* [THINGS TO DO]
(a) In the passage on the ChatGPT DLP's proof of contribution, what does the DLP validator compare to confirm the uploaded zip file has not been tampered with?
(b) Carry on the passage about the ChatGPT DLP's proof of contribution, picking up right after its final sentence.

Each DLP implements their own proof of contribution function based on their particular dataset. As an example, the ChatGPT DLP handles Proof of Contribution via four categories below.
The authenticity check aims to prove that the data submitted is authentic and not tampered with. The attack vector this aims to mitigate is submitting altered data to the DLP. For example, a malicious data contributor may add synthetically generated conversation history to their chats, making the data seem more valuable than it actually is. They may also alter their personal information, such as their birthday or when the account was created.
In the ChatGPT LDP, we rely on the email from OpenAI linking the user to their export to verify the authenticity of the data.
User requests a data export of their ChatGPT data.
Once they receive the "Your export is ready email", they download the zip file and copy the download link from the email.
In gptdatadao.org, along with uploading their zip file, they are asked to provide the download link. Both are encrypted such that only a DLP validator can see them.
The DLP validator receives the encrypted file and download link. They download and decrypt the file from the user's storage, as well as the one provided in the link. They calculate a checksum of both files and ensure they match, ensuring the zip that's uploaded to the user's storage has not been tampered with.

* [MATERIAL SHOWN]
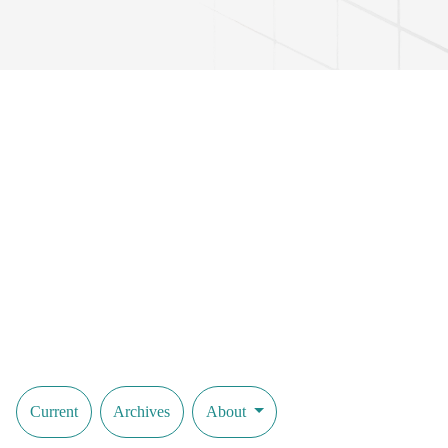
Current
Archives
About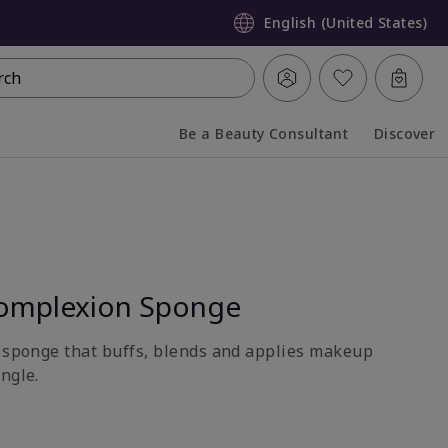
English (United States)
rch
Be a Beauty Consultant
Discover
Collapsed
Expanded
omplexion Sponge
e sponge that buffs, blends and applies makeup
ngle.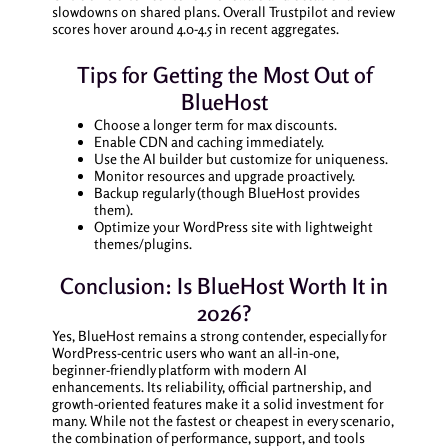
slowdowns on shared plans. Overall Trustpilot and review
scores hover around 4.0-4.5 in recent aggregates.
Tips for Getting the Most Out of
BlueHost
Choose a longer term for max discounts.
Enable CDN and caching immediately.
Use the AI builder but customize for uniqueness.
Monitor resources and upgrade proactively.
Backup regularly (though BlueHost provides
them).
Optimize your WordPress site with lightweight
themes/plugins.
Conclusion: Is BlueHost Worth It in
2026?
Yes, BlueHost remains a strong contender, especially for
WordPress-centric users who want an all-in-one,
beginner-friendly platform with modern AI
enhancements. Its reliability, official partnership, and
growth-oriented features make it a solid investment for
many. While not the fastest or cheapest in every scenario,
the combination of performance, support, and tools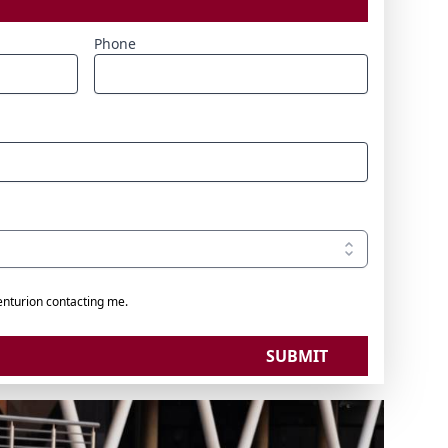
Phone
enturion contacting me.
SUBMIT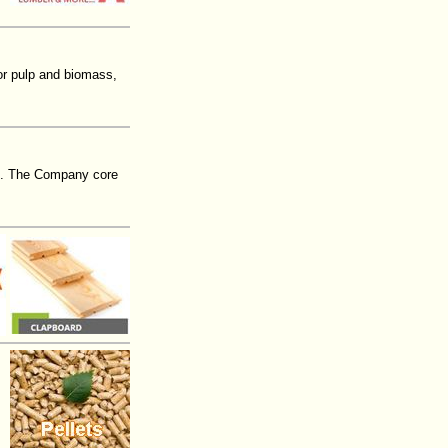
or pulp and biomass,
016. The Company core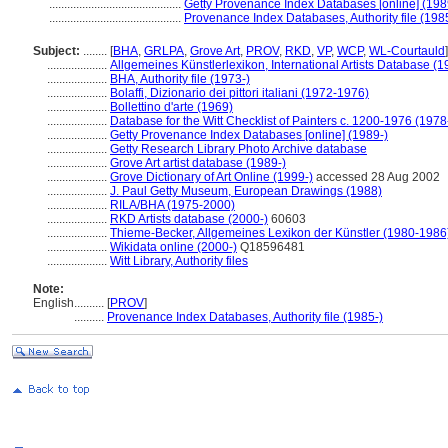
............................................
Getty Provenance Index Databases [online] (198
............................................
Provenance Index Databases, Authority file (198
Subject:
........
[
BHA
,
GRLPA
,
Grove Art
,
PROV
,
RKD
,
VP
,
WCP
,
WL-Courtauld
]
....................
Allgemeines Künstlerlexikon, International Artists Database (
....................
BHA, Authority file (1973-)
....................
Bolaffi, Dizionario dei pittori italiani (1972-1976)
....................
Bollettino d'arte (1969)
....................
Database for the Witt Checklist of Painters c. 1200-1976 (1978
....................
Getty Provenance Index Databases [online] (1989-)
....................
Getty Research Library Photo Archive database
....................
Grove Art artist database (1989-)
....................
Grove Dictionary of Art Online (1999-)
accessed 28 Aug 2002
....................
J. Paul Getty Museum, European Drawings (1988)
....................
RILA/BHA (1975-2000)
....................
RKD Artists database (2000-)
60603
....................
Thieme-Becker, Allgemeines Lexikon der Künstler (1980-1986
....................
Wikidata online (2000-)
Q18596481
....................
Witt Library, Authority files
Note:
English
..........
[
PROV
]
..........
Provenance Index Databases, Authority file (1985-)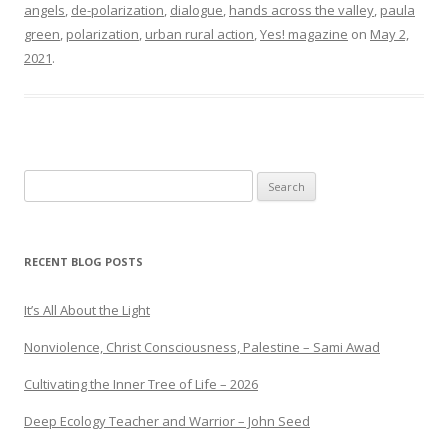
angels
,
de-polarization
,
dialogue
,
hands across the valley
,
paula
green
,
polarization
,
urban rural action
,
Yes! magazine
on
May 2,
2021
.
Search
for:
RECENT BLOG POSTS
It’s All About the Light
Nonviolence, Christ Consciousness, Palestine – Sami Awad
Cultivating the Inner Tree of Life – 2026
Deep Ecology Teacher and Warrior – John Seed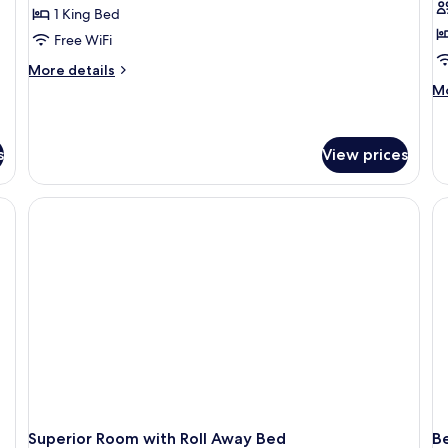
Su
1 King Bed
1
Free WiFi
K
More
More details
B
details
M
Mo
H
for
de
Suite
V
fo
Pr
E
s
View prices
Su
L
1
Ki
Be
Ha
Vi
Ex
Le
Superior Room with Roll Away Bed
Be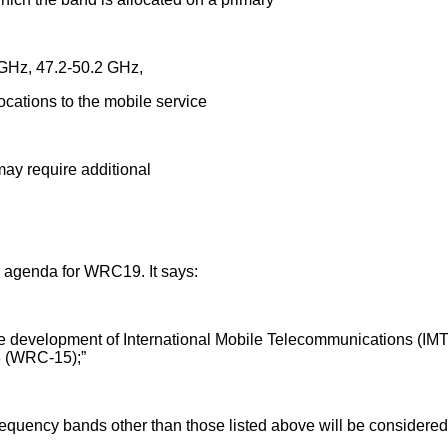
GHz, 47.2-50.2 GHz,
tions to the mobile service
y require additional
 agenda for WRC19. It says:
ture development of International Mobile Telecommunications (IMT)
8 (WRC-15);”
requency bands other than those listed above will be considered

* [RESPONSES TO THE TASKS]
(a) It compares the checksums of the file from the user's storage and the file downloaded from the provided link, and they must match.

(b)
The ownership check aims to prove that the data contributor indeed owns the data they are submitting. The attack vector this prevents is a data contributor contributing someone else's data.
Specifically for the ChatGPT DLP, ownership is covered by the authenticity check, because it's difficult fake a unique link to download a ChatGPT export.
The quality check aims to prove that the data submitted is of high quality. If a data contributor submits a data export for a newly created account, the data will still be authentic and rightfully owned by the contributor, however, it is probably not very useful.
We leverage an LLM and sample conversations to determine the quality of the data.
When data is submitted to a validator, they take a few randomly sampled conversations and sends them to an LLM ( OpenAI in this case) and is prompted to determine the coherence and relevance of the conversation and score it from 0-100.
The scores from different conversations are then averaged, giving an idea of the quality of the data.
The uniqueness check aims to prove that the data submitted is unique. Similar to the authenticity check, this proof aims to thwart malicious data contributors who may submit the same data multiple times to the DLP.
We implement a model influence function that fingerprints a data point and compares it to other data points on the network.
The validator calculates a feature vector of the zip file by first getting a deterministic string representation of the file, and converting it to a feature vector. This is the fingerprint of that data point. If a slightly altered file is ran through this same process, it will produce a very similar fingerprint, unlike a hash, which will be vastly different even if 1 bit of the underlying data is changed.
The validator then records this on-chain so other validators are aware of the fingerprints of other data points in the network. They then build a local vector store of all existing data points.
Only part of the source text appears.